Paul affirme dans sa seconde lettre aux Corinthiens que nous, les croyants, « nous cheminons dans la foi, non dans la claire vision » (II Co. 5, 7). Si l’on traduit plus littéralement on obtient « par la foi en effet nous marchons, non par la vue ». Vraiment ? la foi, qui renvoie à la confiance et à la promesse, serait donc, pour marcher, plus adaptée que la vue ?
Dans l’Évangile de ce dimanche nous voyons Jésus annoncer « le règne de Dieu » dans la mesure où chacun est capable de l’entendre. A la foule il semble s’adresser d’une manière détournée, voilée, par parabole ; alors que ses disciples ont droit à des explications particulières (Mc 4, 34). Alors avec Jésus il y aurait, comme dans nos festivals estivaux, du in et du off ? Des auditeurs à deux vitesses, voir quelques enseignements ésotériques pour ces disciples les plus proches ?
Et puis « le règne de Dieu », quèsaco, qu’est-ce ceci ?
Pour les contemporains de Jésus il fait peu de doute que le « règne de Dieu » c’est la souveraineté de ce dernier sur le monde, souveraineté à laquelle le peuple d’Israël sera associé. Dieu est le plus fort et son peuple, les croyant, eux aussi seront avec lui les plus forts. Jour terrible que celui ou Dieu viendra exercer sa souveraineté, terrible pour les ennemis du peuple et des croyants. Dieu c’est du sérieux, on ne plaisante pas avec lui. Lorsque Moïse rencontre Dieu sur la montagne c’est au milieu du feu, de l’orage, des éclairs et des tremblements de terre (Exode 19, 16).
Et pourtant déjà dans l’Ancienne Alliance lorsque le prophète Elie, celui-là même qui n’hésite pas à faire égorger les prophètes d’un culte concurrent (1 Roi 18, 40), rencontre Dieu à son tour dans la montagne…Dieu ne se tient pas dans l’orage, le tremblement de terre ou le feu mais dans une brise légère, un souffle ténu (1 Roi 19, 11 à 12).
Et pourtant déjà…le serviteur souffrant d’Isaïe « Méprisé, abandonné des hommes, homme de douleurs, familier de la souffrance, il était pareil à celui devant qui on se voile la face ; et nous l’avons méprisé, compté pour rien… Et nous, nous pensions qu’il était frappé, meurtri par Dieu, humilié… Arrêté, puis jugé, il a été supprimé.

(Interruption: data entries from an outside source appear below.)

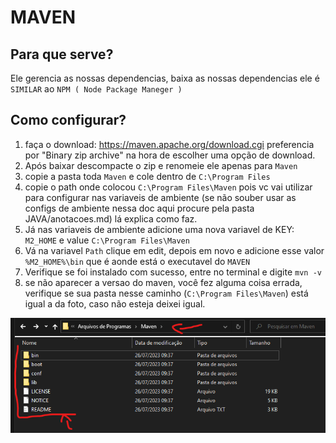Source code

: # MAVEN

## Para que serve?

Ele gerencia as nossas dependencias, baixa as nossas dependencias ele é `SIMILAR` ao `NPM ( Node Package Maneger )`

## Como configurar?

1. faça o download: https://maven.apache.org/download.cgi
preferencia por "Binary zip archive" na hora de escolher uma opção de download.
2. Após baixar descompacte o zip e renomeie ele apenas para `Maven`
3. copie a pasta toda `Maven` e cole dentro de `C:\Program Files`
4. copie o path onde colocou `C:\Program Files\Maven` pois vc vai utilizar para configurar nas variaveis de ambiente (se não souber usar as configs de ambiente nessa doc aqui procure pela pasta JAVA/anotacoes.md) lá explica como faz.
5. Já nas variaveis de ambiente adicione uma nova variavel de KEY: `M2_HOME` e value `C:\Program Files\Maven`
6. Vá na variavel `Path` clique em edit, depois em novo e adicione esse valor `%M2_HOME%\bin` que é aonde está o executavel do `MAVEN`
7. Verifique se foi instalado com sucesso, entre no terminal e digite `mvn -v`
8. se não aparecer a versao do maven, você fez alguma coisa errada, verifique se sua pasta nesse caminho (`C:\Program Files\Maven`) está igual a da foto, caso não esteja deixei igual.

![alt](./imgs/pasta-maven.png)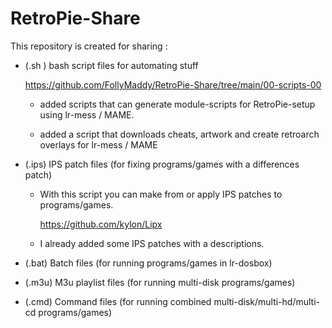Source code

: # RetroPie-Share

This repository is created for sharing :

 - (.sh ) bash script files for automating stuff
   
   https://github.com/FollyMaddy/RetroPie-Share/tree/main/00-scripts-00
      
   * added scripts that can generate module-scripts for RetroPie-setup using lr-mess / MAME.
     
   * added a script that downloads cheats, artwork and create retroarch overlays for lr-mess / MAME
 
- (.ips) IPS patch files (for fixing programs/games with a differences patch)
 
    * With this script you can make from or apply IPS patches to programs/games.
    
      https://github.com/kylon/Lipx
      
    * I already added some IPS patches with a descriptions.
 
 - (.bat) Batch files (for running programs/games in lr-dosbox)
 
 - (.m3u) M3u playlist files (for running multi-disk programs/games)
 
 - (.cmd) Command files (for running combined multi-disk/multi-hd/multi-cd programs/games)
 

 
 
 
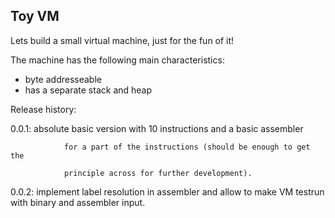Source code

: ## Toy VM

Lets build a small virtual machine, just for the fun of it!

The machine has the following main characteristics: 

- byte addresseable
- has a separate stack and heap

Release history: 

0.0.1: 	absolute basic version with 10 instructions and a basic assembler 

				for a part of the instructions (should be enough to get the 

				principle across for further development). 				


0.0.2:  implement label resolution in assembler and allow to make VM testrun 				with binary and assembler input. 
				
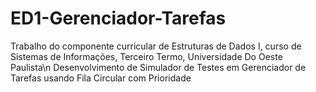 # ED1-Gerenciador-Tarefas
Trabalho do componente curricular de Estruturas de Dados I, curso de Sistemas de Informações, Terceiro Termo, Universidade Do Oeste Paulista\n
Desenvolvimento de Simulador de Testes em Gerenciador de Tarefas usando Fila Circular com Prioridade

Qui donc s’est inquiété de son sort ?… Broyé par la souffrance, il a plu au Seigneur. » (Isaïe 53).
Ici se dessine un Dieu qui n’a plus rien d’un conquérant terrible : ni Alexandre, ni Gengis khan et encore moins Attila ! Dieu se découvre étranger à toute violence, sa toute-puissance est celle de l’amour …infini fragilité de l’amour qui se propose tout en refusant de disposer. On dispose des objets mais pas des êtres.

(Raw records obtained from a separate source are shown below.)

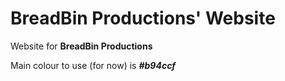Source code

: # BreadBin Productions' Website

Website for **BreadBin Productions**

Main colour to use (for now) is ***#b94ccf***
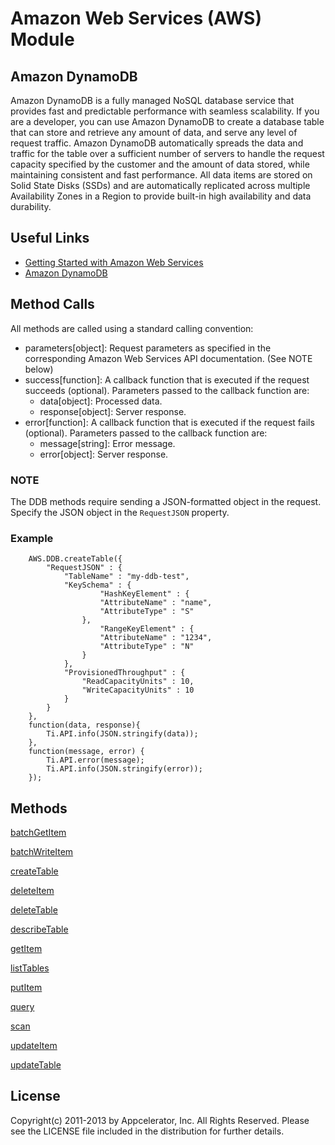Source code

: # Amazon Web Services (AWS) Module

## Amazon DynamoDB

Amazon DynamoDB is a fully managed NoSQL database service that provides fast and predictable performance with seamless scalability. If you are a developer, you can use Amazon DynamoDB to create a database table that can store and retrieve any amount of data, and serve any level of request traffic. Amazon DynamoDB automatically spreads the data and traffic for the table over a sufficient number of servers to handle the request capacity specified by the customer and the amount of data stored, while maintaining consistent and fast performance. All data items are stored on Solid State Disks (SSDs) and are automatically replicated across multiple Availability Zones in a Region to provide built-in high availability and data durability.

## Useful Links

* [ Getting Started with Amazon Web Services ]( http://docs.amazonwebservices.com/gettingstarted/latest/awsgsg-intro/intro.html )
* [ Amazon DynamoDB ]( http://aws.amazon.com/documentation/dynamodb/ )

## Method Calls

All methods are called using a standard calling convention:

* parameters[object]: Request parameters as specified in the corresponding Amazon Web Services API documentation. (See NOTE below)
* success[function]: A callback function that is executed if the request succeeds (optional). Parameters passed to the callback function are:
    * data[object]: Processed data.
    * response[object]: Server response.
* error[function]: A callback function that is executed if the request fails (optional). Parameters passed to the callback function are:
    * message[string]: Error message.
    * error[object]: Server response.

### NOTE

The DDB methods require sending a JSON-formatted object in the request. Specify the JSON object in the `RequestJSON` property.

### Example

        AWS.DDB.createTable({
            "RequestJSON" : {
                "TableName" : "my-ddb-test",
                "KeySchema" : {
                        "HashKeyElement" : {
                        "AttributeName" : "name",
                        "AttributeType" : "S"
                    },
                        "RangeKeyElement" : {
                        "AttributeName" : "1234",
                        "AttributeType" : "N"
                    }
                },
                "ProvisionedThroughput" : {
                    "ReadCapacityUnits" : 10,
                    "WriteCapacityUnits" : 10
                }
            }
        },
        function(data, response){
            Ti.API.info(JSON.stringify(data));
        },
        function(message, error) {
            Ti.API.error(message);
            Ti.API.info(JSON.stringify(error));
        });

## Methods

[batchGetItem](http://docs.amazonwebservices.com/amazondynamodb/latest/developerguide/API_BatchGetItems.html)

[batchWriteItem](http://docs.amazonwebservices.com/amazondynamodb/latest/developerguide/API_BatchWriteItem.html)

[createTable](http://docs.amazonwebservices.com/amazondynamodb/latest/developerguide/API_CreateTable.html)

[deleteItem](http://docs.amazonwebservices.com/amazondynamodb/latest/developerguide/API_DeleteItem.html)

[deleteTable](http://docs.amazonwebservices.com/amazondynamodb/latest/developerguide/API_DeleteTable.html)

[describeTable](http://docs.amazonwebservices.com/amazondynamodb/latest/developerguide/API_DescribeTables.html)

[getItem](http://docs.amazonwebservices.com/amazondynamodb/latest/developerguide/API_GetItem.html)

[listTables](http://docs.amazonwebservices.com/amazondynamodb/latest/developerguide/API_ListTables.html)

[putItem](http://docs.amazonwebservices.com/amazondynamodb/latest/developerguide/API_PutItem.html)

[query](http://docs.amazonwebservices.com/amazondynamodb/latest/developerguide/API_Query.html)

[scan](http://docs.amazonwebservices.com/amazondynamodb/latest/developerguide/API_Scan.html)

[updateItem](http://docs.amazonwebservices.com/amazondynamodb/latest/developerguide/API_UpdateItem.html)

[updateTable](http://docs.amazonwebservices.com/amazondynamodb/latest/developerguide/API_UpdateTable.html)

## License

Copyright(c) 2011-2013 by Appcelerator, Inc. All Rights Reserved. Please see the LICENSE file included in the distribution for further details.
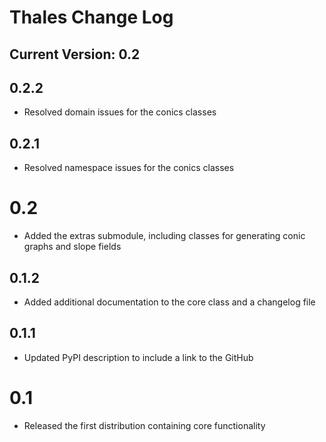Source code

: # Thales Change Log 

## Current Version: 0.2 

## 0.2.2
* Resolved domain issues for the conics classes 

## 0.2.1 
* Resolved namespace issues for the conics classes 

# 0.2 
* Added the extras submodule, including classes for generating conic graphs and slope fields 

## 0.1.2 
* Added additional documentation to the core class and a changelog file 

## 0.1.1 
* Updated PyPI description to include a link to the GitHub 

# 0.1 
* Released the first distribution containing core functionality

Jésus annonce donc la Parole, le Verbe dit par le verbe ce qu’est « le règne de Dieu ». Cette force de la Vie qui souffle au cœur de nos vies à quoi la comparer ? ici les paraboles, bien mieux que les discours et les concepts, nous permettent de saisir l’insaisissable, de comprendre l’incompréhensible de se Dieu qui se donne et se fait notre. La parabole, par des images toutes prosaïques (le geste du semeur et le champ de blé, la graine de moutarde et les plantes du potager …) nous saisit du feu de la poésie pour nous faire sentir, ressentir, retentir au cœur et au corps la nouveauté saisissante du royaume qui vient. Et pourtant cela est si ténue, si fragile… une brise si légère (mais d’une légèreté qui est celle de la grâce, de la beauté, de la vie !) que l’on pourrait ne pas l’entendre au milieu des « buzz » contemporains (c’est autre légèreté bruyante comme les gargouillis d’une mauvaise digestion, pets et contrepets).

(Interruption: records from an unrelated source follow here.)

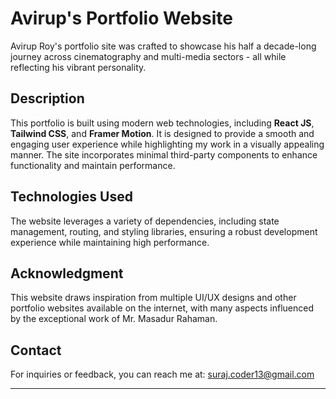 # Avirup's Portfolio Website

Avirup Roy's portfolio site was crafted to showcase his half a decade-long journey across cinematography and multi-media sectors - all while reflecting his vibrant personality.

## Description

This portfolio is built using modern web technologies, including **React JS**, **Tailwind CSS**, and **Framer Motion**. It is designed to provide a smooth and engaging user experience while highlighting my work in a visually appealing manner. The site incorporates minimal third-party components to enhance functionality and maintain performance.

## Technologies Used

The website leverages a variety of dependencies, including state management, routing, and styling libraries, ensuring a robust development experience while maintaining high performance.

## Acknowledgment

This website draws inspiration from multiple UI/UX designs and other portfolio websites available on the internet, with many aspects influenced by the exceptional work of Mr. Masadur Rahaman.

## Contact

For inquiries or feedback, you can reach me at: suraj.coder13@gmail.com

---
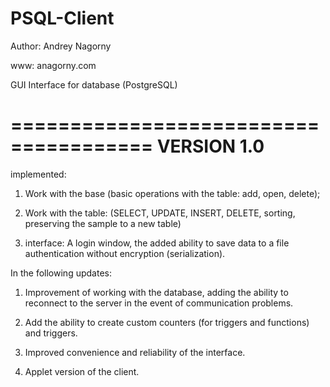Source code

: PSQL-Client
===========
Author: Andrey Nagorny

www: anagorny.com
 
GUI Interface for database (PostgreSQL)

======================================
VERSION 1.0
======================================

implemented:

1) Work with the base (basic operations with the table: add, open, delete);

2) Work with the table: (SELECT, UPDATE, INSERT, DELETE, sorting, preserving the sample to a new table)

3) interface: A login window, the added ability to save data to a file authentication without encryption (serialization).


In the following updates:

1) Improvement of working with the database, adding the ability to reconnect to the server in the event of communication problems.

2) Add the ability to create custom counters (for triggers and functions) and triggers.

3) Improved convenience and reliability of the interface.

4) Applet version of the client.


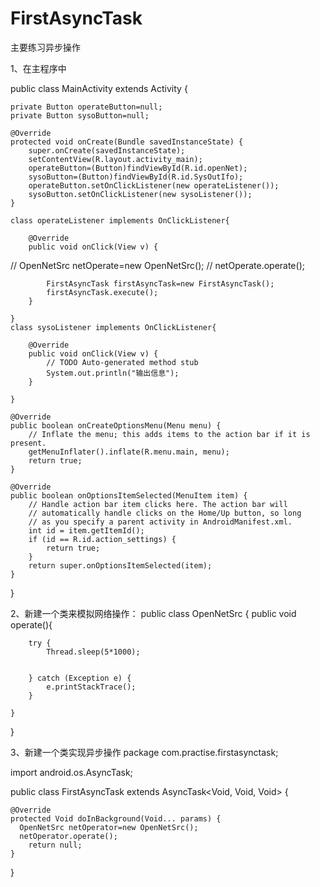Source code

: # FirstAsyncTask

主要练习异步操作


1、在主程序中

public class MainActivity extends Activity {

	private Button operateButton=null;
	private Button sysoButton=null;
	
	@Override
	protected void onCreate(Bundle savedInstanceState) {
		super.onCreate(savedInstanceState);
		setContentView(R.layout.activity_main);
		operateButton=(Button)findViewById(R.id.openNet);
		sysoButton=(Button)findViewById(R.id.SysOutIfo);
		operateButton.setOnClickListener(new operateListener());
		sysoButton.setOnClickListener(new sysoListener());
	}

	class operateListener implements OnClickListener{

		@Override
		public void onClick(View v) {
//		    OpenNetSrc netOperate=new OpenNetSrc();
//			netOperate.operate();
			
			FirstAsyncTask firstAsyncTask=new FirstAsyncTask();
			firstAsyncTask.execute();
		}
		
	}
	class sysoListener implements OnClickListener{

		@Override
		public void onClick(View v) {
			// TODO Auto-generated method stub
			System.out.println("输出信息");
		}
		
	}
	
	@Override
	public boolean onCreateOptionsMenu(Menu menu) {
		// Inflate the menu; this adds items to the action bar if it is present.
		getMenuInflater().inflate(R.menu.main, menu);
		return true;
	}

	@Override
	public boolean onOptionsItemSelected(MenuItem item) {
		// Handle action bar item clicks here. The action bar will
		// automatically handle clicks on the Home/Up button, so long
		// as you specify a parent activity in AndroidManifest.xml.
		int id = item.getItemId();
		if (id == R.id.action_settings) {
			return true;
		}
		return super.onOptionsItemSelected(item);
	}
}

2、新建一个类来模拟网络操作：
public class OpenNetSrc {
	public void operate(){
		
		try {
			Thread.sleep(5*1000);
			
			
		} catch (Exception e) {
			e.printStackTrace();
		}
		
	}

}

3、新建一个类实现异步操作
package com.practise.firstasynctask;

import android.os.AsyncTask;

public class FirstAsyncTask extends AsyncTask<Void, Void, Void> {

	@Override
	protected Void doInBackground(Void... params) {
	  OpenNetSrc netOperator=new OpenNetSrc();
	  netOperator.operate();
		return null;
	}

}
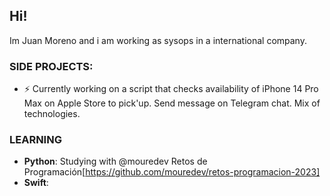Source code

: ## Hi!

Im Juan Moreno and i am working as sysops in a international company.


### SIDE PROJECTS:

- ⚡ Currently working on a script that checks availability of iPhone 14 Pro Max on Apple Store to pick'up. Send message on Telegram chat. Mix of technologies.


### LEARNING

-  **Python**: Studying with @mouredev Retos de Programación[https://github.com/mouredev/retos-programacion-2023]
-  **Swift**:

<!--
**chuanmi/chuanmi** is a ✨ _special_ ✨ repository because its `README.md` (this file) appears on your GitHub profile.

-->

Ici la foi est écoute, une écoute qui n’en met pas plein la vue mais qui marche en toute confiance avec celui qui chemine humblement avec chacun d’entre nous, au cœur et au corps de chacune de nos vies. Un savoir qui vient des pieds et de l’attention à l’essentiel. Donne nous Seigneur ce savoir qui est tient, qui est toi. Ici pas de in, ni de Off, pas de savoirs ésotériques mais une expérience à vivre. Par sa vie, par son souffle le Seigneur vient expliquer à tous en particulier. Que vienne ton souffle, ton feu, ta vie…Seigneur je suis prêt, apprêté comme la bien aimée pour son aimé.